** Opening Material shown block **
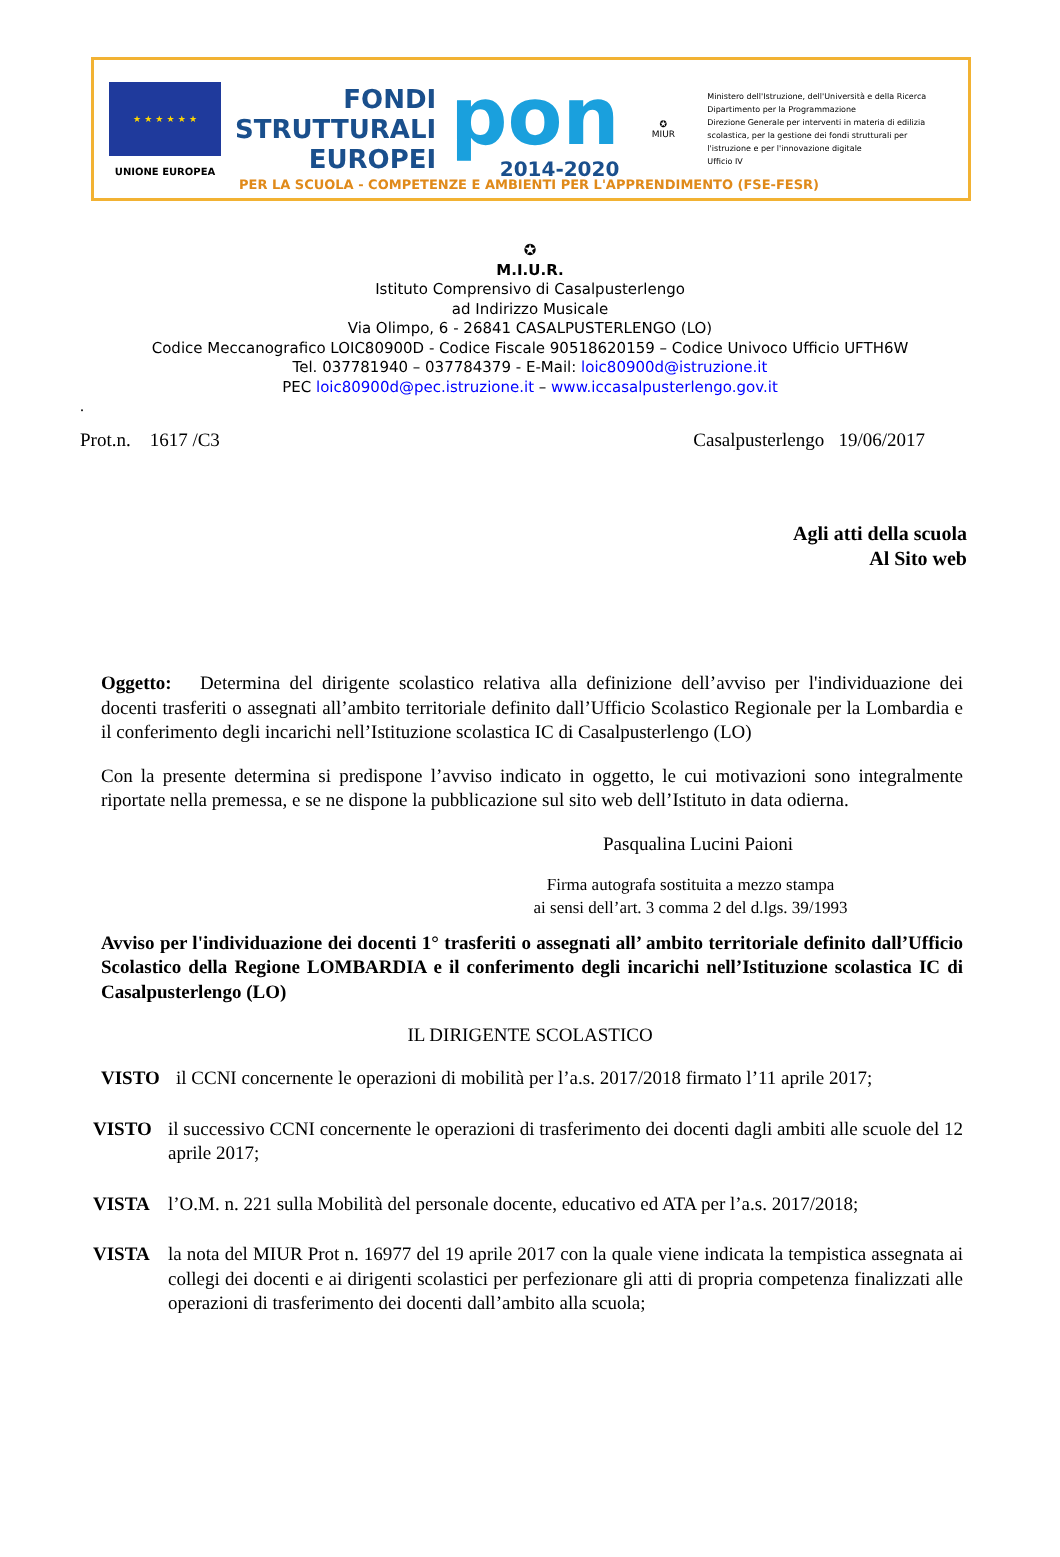★ ★ ★ ★ ★ ★
UNIONE EUROPEA
FONDI
STRUTTURALI
EUROPEI
pon
2014-2020
✪
MIUR
Ministero dell'Istruzione, dell'Università e della Ricerca
Dipartimento per la Programmazione
Direzione Generale per interventi in materia di edilizia
scolastica, per la gestione dei fondi strutturali per
l'istruzione e per l'innovazione digitale
Ufficio IV
PER LA SCUOLA - COMPETENZE E AMBIENTI PER L'APPRENDIMENTO (FSE-FESR)
✪
M.I.U.R.
Istituto Comprensivo di Casalpusterlengo
ad Indirizzo Musicale
Via Olimpo, 6 - 26841 CASALPUSTERLENGO (LO)
Codice Meccanografico LOIC80900D - Codice Fiscale 90518620159 – Codice Univoco Ufficio UFTH6W
Tel. 037781940 – 037784379 - E-Mail: loic80900d@istruzione.it
PEC loic80900d@pec.istruzione.it – www.iccasalpusterlengo.gov.it
.
Prot.n. 1617 /C3 Casalpusterlengo 19/06/2017
Agli atti della scuola
Al Sito web
Oggetto: Determina del dirigente scolastico relativa alla definizione dell’avviso per l'individuazione dei docenti trasferiti o assegnati all’ambito territoriale definito dall’Ufficio Scolastico Regionale per la Lombardia e il conferimento degli incarichi nell’Istituzione scolastica IC di Casalpusterlengo (LO)
Con la presente determina si predispone l’avviso indicato in oggetto, le cui motivazioni sono integralmente riportate nella premessa, e se ne dispone la pubblicazione sul sito web dell’Istituto in data odierna.
Pasqualina Lucini Paioni
Firma autografa sostituita a mezzo stampa
ai sensi dell’art. 3 comma 2 del d.lgs. 39/1993
Avviso per l'individuazione dei docenti 1° trasferiti o assegnati all’ ambito territoriale definito dall’Ufficio Scolastico della Regione LOMBARDIA e il conferimento degli incarichi nell’Istituzione scolastica IC di Casalpusterlengo (LO)
IL DIRIGENTE SCOLASTICO
VISTO il CCNI concernente le operazioni di mobilità per l’a.s. 2017/2018 firmato l’11 aprile 2017;
VISTO il successivo CCNI concernente le operazioni di trasferimento dei docenti dagli ambiti alle scuole del 12 aprile 2017;
VISTA l’O.M. n. 221 sulla Mobilità del personale docente, educativo ed ATA per l’a.s. 2017/2018;
VISTA la nota del MIUR Prot n. 16977 del 19 aprile 2017 con la quale viene indicata la tempistica assegnata ai collegi dei docenti e ai dirigenti scolastici per perfezionare gli atti di propria competenza finalizzati alle operazioni di trasferimento dei docenti dall’ambito alla scuola;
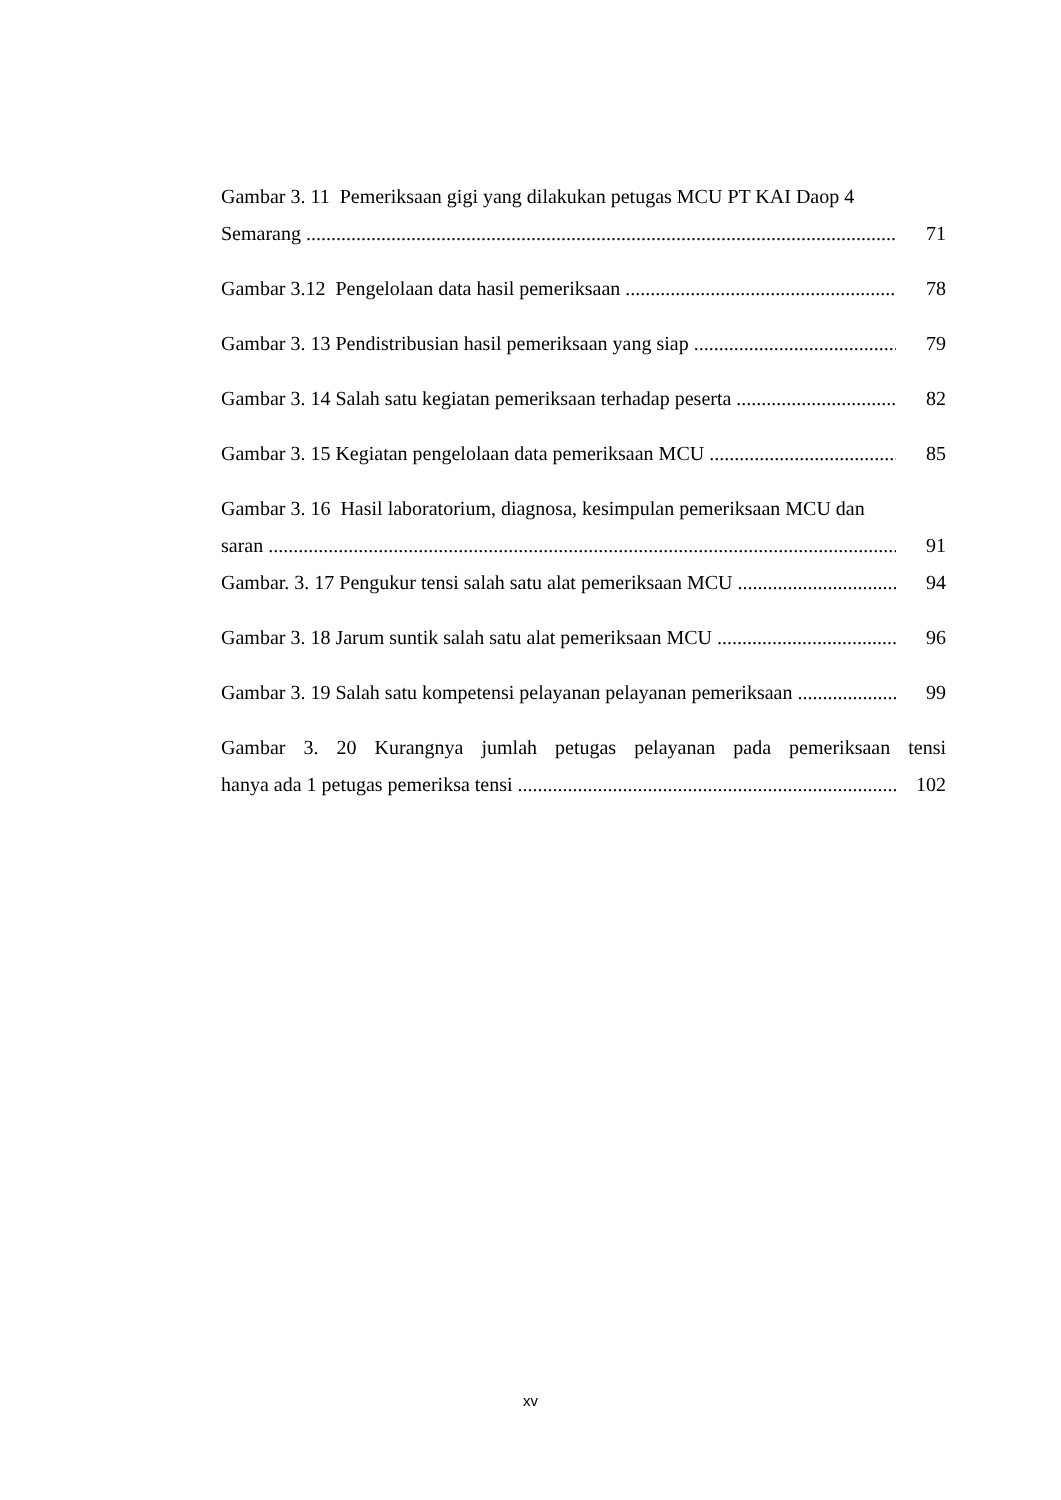Gambar 3. 11 Pemeriksaan gigi yang dilakukan petugas MCU PT KAI Daop 4
Semarang 71
Gambar 3.12 Pengelolaan data hasil pemeriksaan 78
Gambar 3. 13 Pendistribusian hasil pemeriksaan yang siap 79
Gambar 3. 14 Salah satu kegiatan pemeriksaan terhadap peserta 82
Gambar 3. 15 Kegiatan pengelolaan data pemeriksaan MCU 85
Gambar 3. 16 Hasil laboratorium, diagnosa, kesimpulan pemeriksaan MCU dan
saran 91
Gambar. 3. 17 Pengukur tensi salah satu alat pemeriksaan MCU 94
Gambar 3. 18 Jarum suntik salah satu alat pemeriksaan MCU 96
Gambar 3. 19 Salah satu kompetensi pelayanan pelayanan pemeriksaan 99
Gambar 3. 20 Kurangnya jumlah petugas pelayanan pada pemeriksaan tensi
hanya ada 1 petugas pemeriksa tensi 102
xv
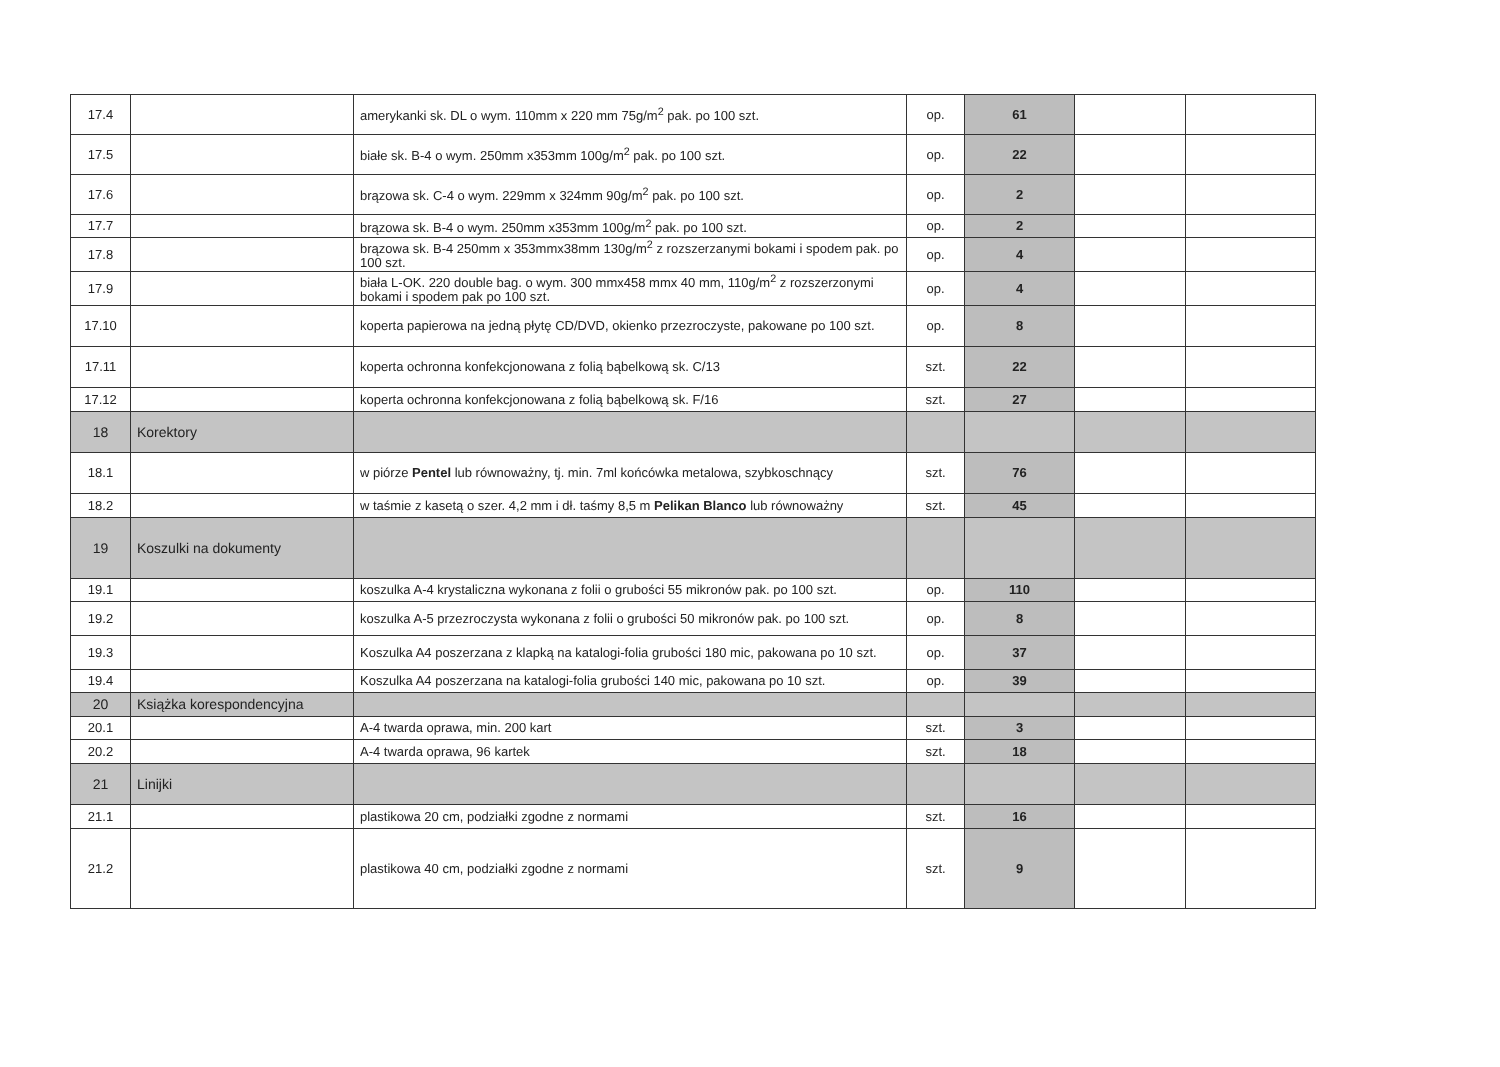| 17.4 | | amerykanki sk. DL o wym. 110mm x 220 mm 75g/m<sup>2</sup> pak. po 100 szt. | op. | 61 | | |
| 17.5 | | białe sk. B-4 o wym. 250mm x353mm 100g/m<sup>2</sup> pak. po 100 szt. | op. | 22 | | |
| 17.6 | | brązowa sk. C-4 o wym. 229mm x 324mm 90g/m<sup>2</sup> pak. po 100 szt. | op. | 2 | | |
| 17.7 | | brązowa sk. B-4 o wym. 250mm x353mm 100g/m<sup>2</sup> pak. po 100 szt. | op. | 2 | | |
| 17.8 | | brązowa sk. B-4 250mm x 353mmx38mm 130g/m<sup>2</sup> z rozszerzanymi bokami i spodem pak. po 100 szt. | op. | 4 | | |
| 17.9 | | biała L-OK. 220 double bag. o wym. 300 mmx458 mmx 40 mm, 110g/m<sup>2</sup> z rozszerzonymi bokami i spodem pak po 100 szt. | op. | 4 | | |
| 17.10 | | koperta papierowa na jedną płytę CD/DVD, okienko przezroczyste, pakowane po 100 szt. | op. | 8 | | |
| 17.11 | | koperta ochronna konfekcjonowana z folią bąbelkową sk. C/13 | szt. | 22 | | |
| 17.12 | | koperta ochronna konfekcjonowana z folią bąbelkową sk. F/16 | szt. | 27 | | |
| 18 | Korektory | | | | | |
| 18.1 | | w piórze Pentel lub równoważny, tj. min. 7ml końcówka metalowa, szybkoschnący | szt. | 76 | | |
| 18.2 | | w taśmie z kasetą o szer. 4,2 mm i dł. taśmy 8,5 m Pelikan Blanco lub równoważny | szt. | 45 | | |
| 19 | Koszulki na dokumenty | | | | | |
| 19.1 | | koszulka A-4 krystaliczna wykonana z folii o grubości 55 mikronów pak. po 100 szt. | op. | 110 | | |
| 19.2 | | koszulka A-5 przezroczysta wykonana z folii o grubości 50 mikronów pak. po 100 szt. | op. | 8 | | |
| 19.3 | | Koszulka A4 poszerzana z klapką na katalogi-folia grubości 180 mic, pakowana po 10 szt. | op. | 37 | | |
| 19.4 | | Koszulka A4 poszerzana na katalogi-folia grubości 140 mic, pakowana po 10 szt. | op. | 39 | | |
| 20 | Książka korespondencyjna | | | | | |
| 20.1 | | A-4 twarda oprawa, min. 200 kart | szt. | 3 | | |
| 20.2 | | A-4 twarda oprawa, 96 kartek | szt. | 18 | | |
| 21 | Linijki | | | | | |
| 21.1 | | plastikowa 20 cm, podziałki zgodne z normami | szt. | 16 | | |
| 21.2 | | plastikowa 40 cm, podziałki zgodne z normami | szt. | 9 | | |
** Closing Material shown block **
● Problem: All lines carrying the word "grubości" must be copied from the data above.

● Your solution:
| 19.1 | | koszulka A-4 krystaliczna wykonana z folii o grubości 55 mikronów pak. po 100 szt. | op. | 110 | | |
| 19.2 | | koszulka A-5 przezroczysta wykonana z folii o grubości 50 mikronów pak. po 100 szt. | op. | 8 | | |
| 19.3 | | Koszulka A4 poszerzana z klapką na katalogi-folia grubości 180 mic, pakowana po 10 szt. | op. | 37 | | |
| 19.4 | | Koszulka A4 poszerzana na katalogi-folia grubości 140 mic, pakowana po 10 szt. | op. | 39 | | |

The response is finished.